DeNiro never completed her eight-year contract with the Army but was given an honorable discharge after an incident in a train station relating to a train whistle triggering her PTSD and some sort of mental breakdown, she wasn't specific. The Army left her homeless, with very little money. She moved to New Orleans where she stayed with her brother. But living with him became a problem because she couldn't sleep for more than an hour at a time, she would wake up yelling about attacks and she started seeing dead pregnant women all over the house. Her brother finally couldn’t take it anymore and told her that she either had to get help or he would kick her out. She stubbornly refused therapy or medication and there she was, homeless again. She drank a lot and got into lots of fights and one night someone took a baseball bat to her and her nose was broken and her left eye swollen shut.

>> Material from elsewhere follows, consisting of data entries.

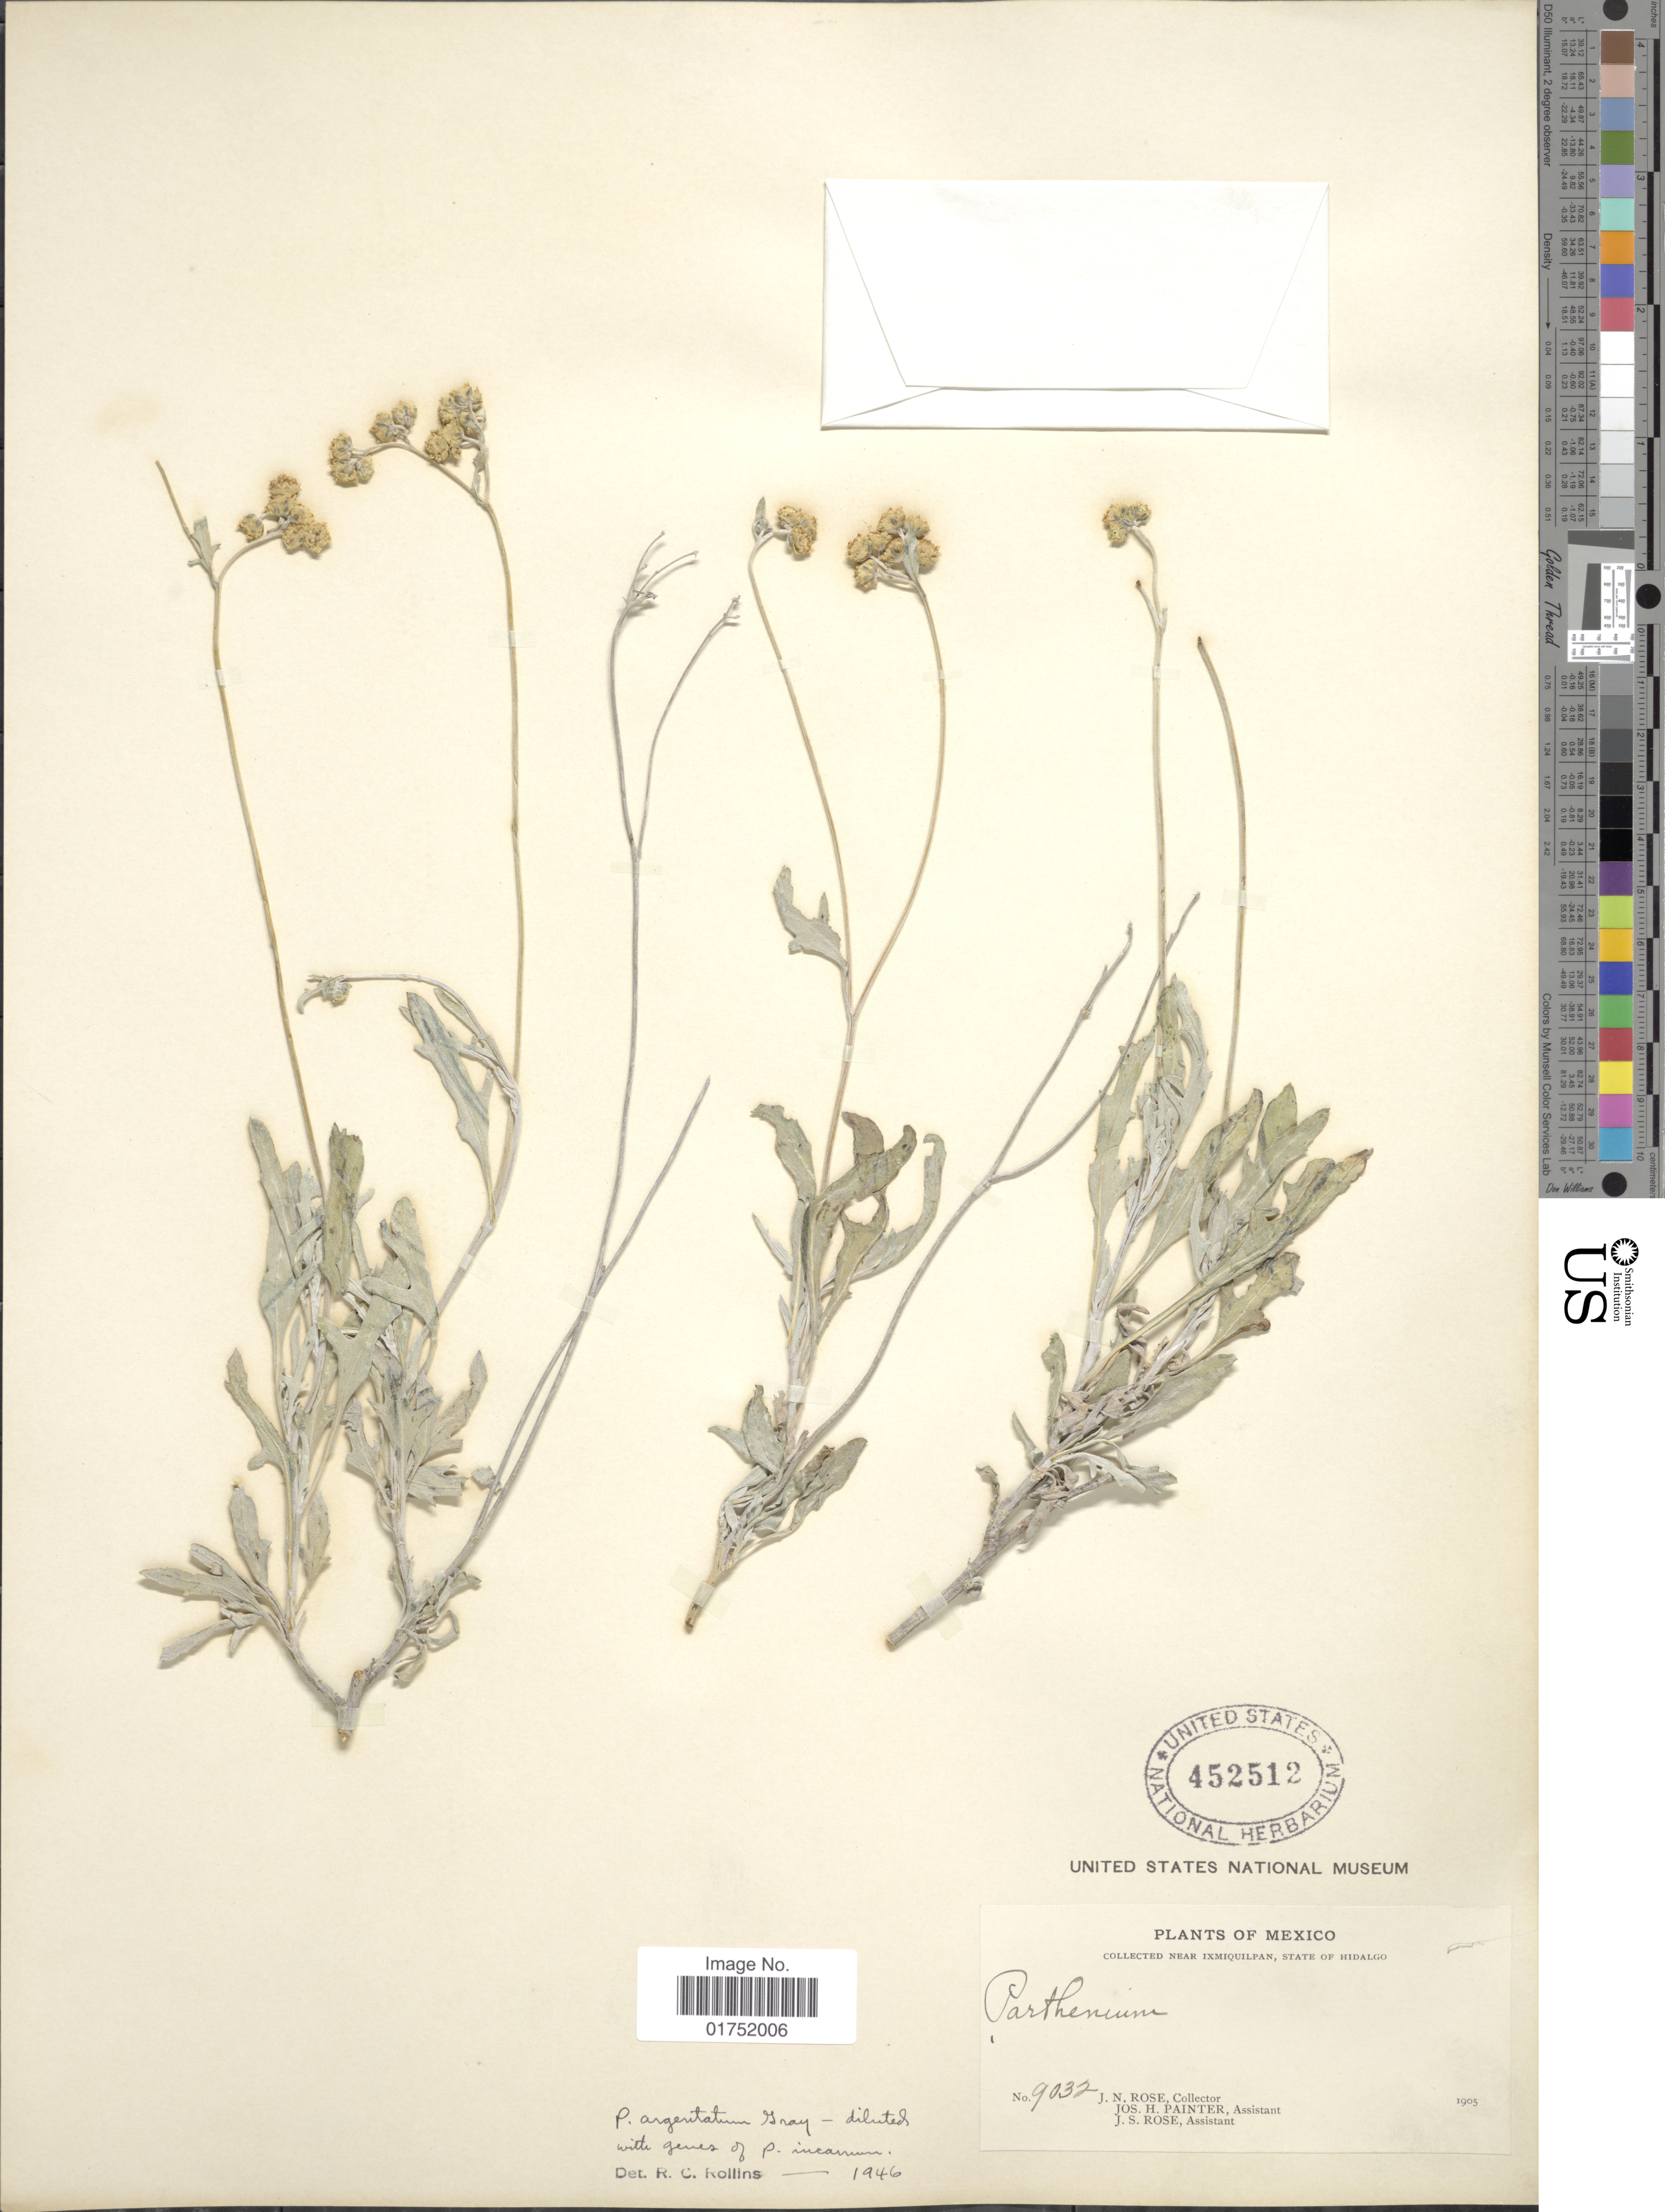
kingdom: Plantae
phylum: Tracheophyta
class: Magnoliopsida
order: Asterales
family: Asteraceae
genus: Parthenium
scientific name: Parthenium argentatum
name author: A. Gray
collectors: J. N. Rose, J. H. Painter & J. S. Rose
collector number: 9032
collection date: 1905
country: Mexico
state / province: Hidalgo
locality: Near Ixmiquilpan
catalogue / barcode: US 452512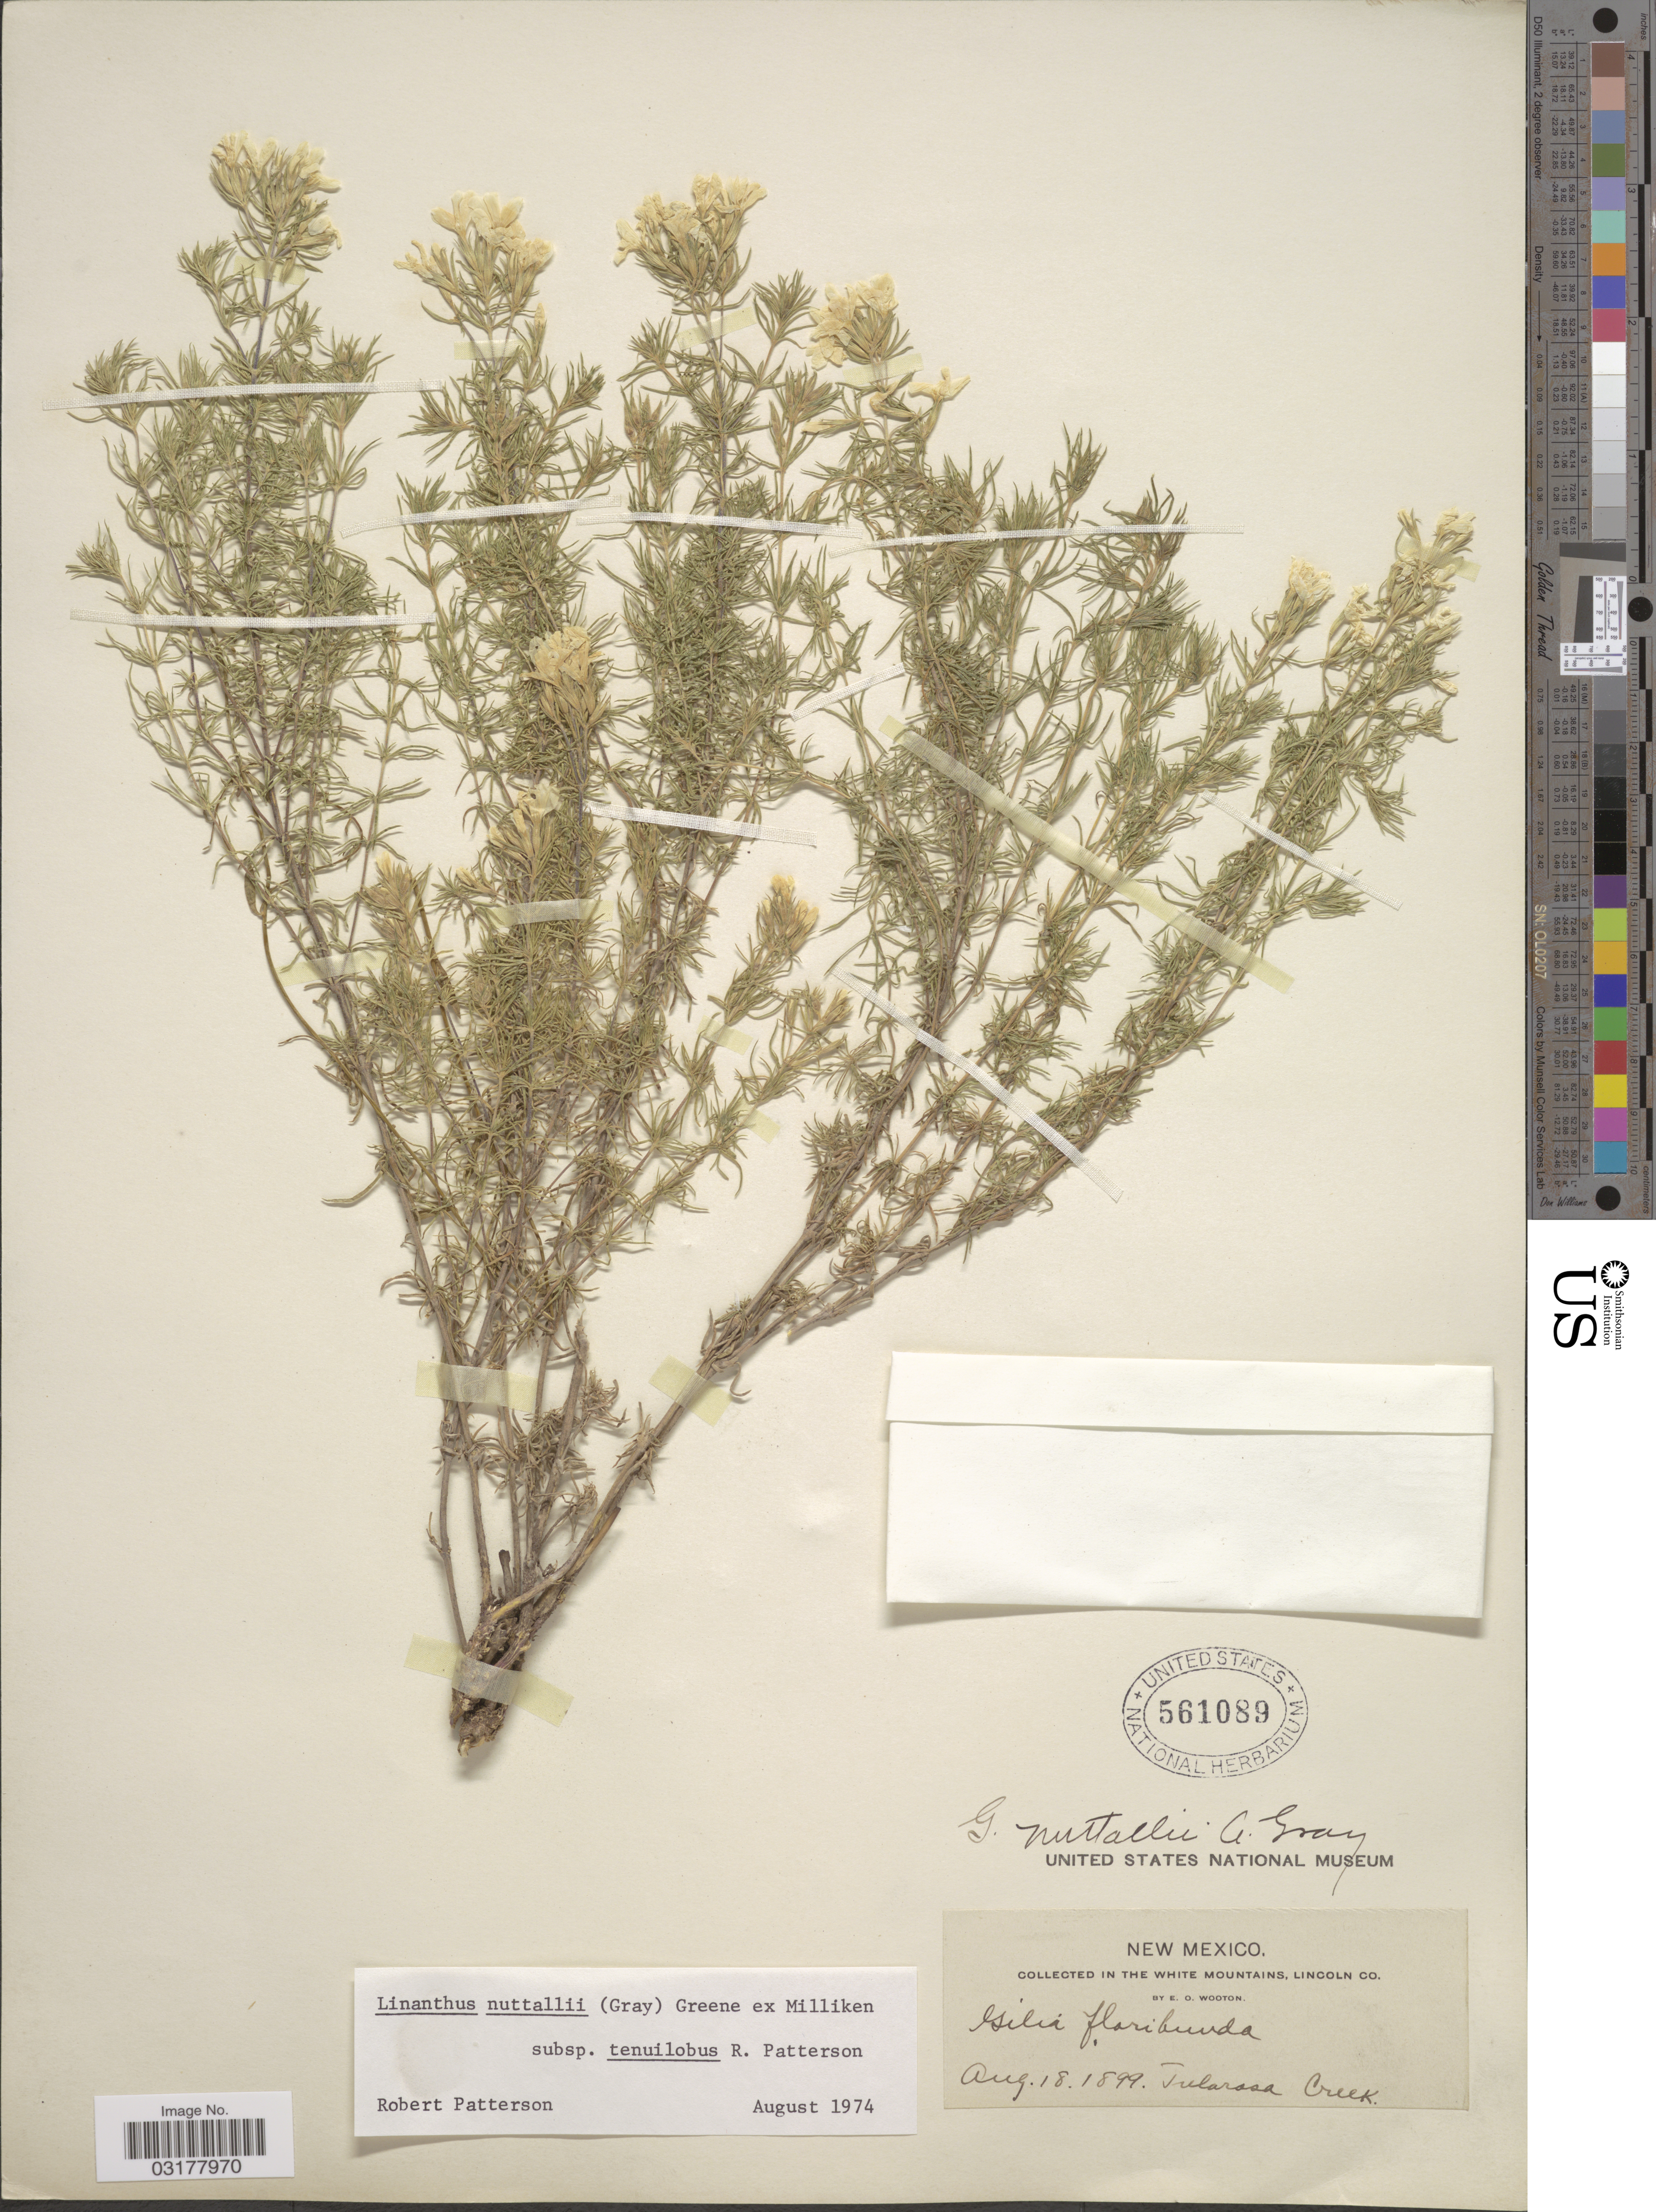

"I realized that I couldn't keep on going like this." And, just like that, she went to a psychiatric ward at a hospital in Baton Rouge. She stayed there for three months and then went back to her brother to ask to move back in. The hospital was giving her medication and she was still going to therapy sessions. Her brother wasn't living in New Orleans anymore, though; she had no idea where he was, so she applied for a job in Hawaii as a hotel clerk. It seemed the last job I would guess DeNiro to go for but she explained that the doctors in Baton Rouge told her that Hawaii would be a good place for her health and that a job as a hotel clerk would be as far away from war as possible and it would keep her from completely isolating herself from people.

"I hated it at first, I yelled at staff a lot the first couple of weeks but they knew about my health situation so they were really patient with me. It's what I needed and after awhile I started to make friends with a lot of them and they're helping me a lot, now." I nodded, looking at her sallow cheeks and the cigarette in her hands. "It's a work in process, a long journey, I can tell you." She muttered. I visited the hotel where she worked and she looked almost normal in her flowery uniform. She even smiled a little when she saw me. The spell was broken, though, when a guest dropped their bag on the marble floors and she flinched. I could've sworn she almost ducked. It reminded me of another time and place in which the spell had been broken, when she took control of her squad and held everyone together when everyone was in shock. She seemed so together then, I remembered wondering in awe how she stayed so calm. Now I was the one who told her everything was all right, that she needed to pull herself together and patted her on her back as her breathing slowed back down. This fearless leader, this warrior that I so respected now cowered at the slightest noise as I assured her that there were no gunshots, no dead civilians, no incoming mortars and that she didn't have to find her men and make sure they were ok because that noise was the noise of a tourist waiting to be shown to their room, where a nice bed welcomed them and no angry insurgent waited for them in the shadows, only a beautiful view of the most gorgeous beach in the world and a vase full of flowers.


The author's comments:
This article is about a fictional journalist reporting in Iraq during the war. It is based on research and true accounts about civilian deaths in war and the effect of similar experiences upon the soldiers fighting.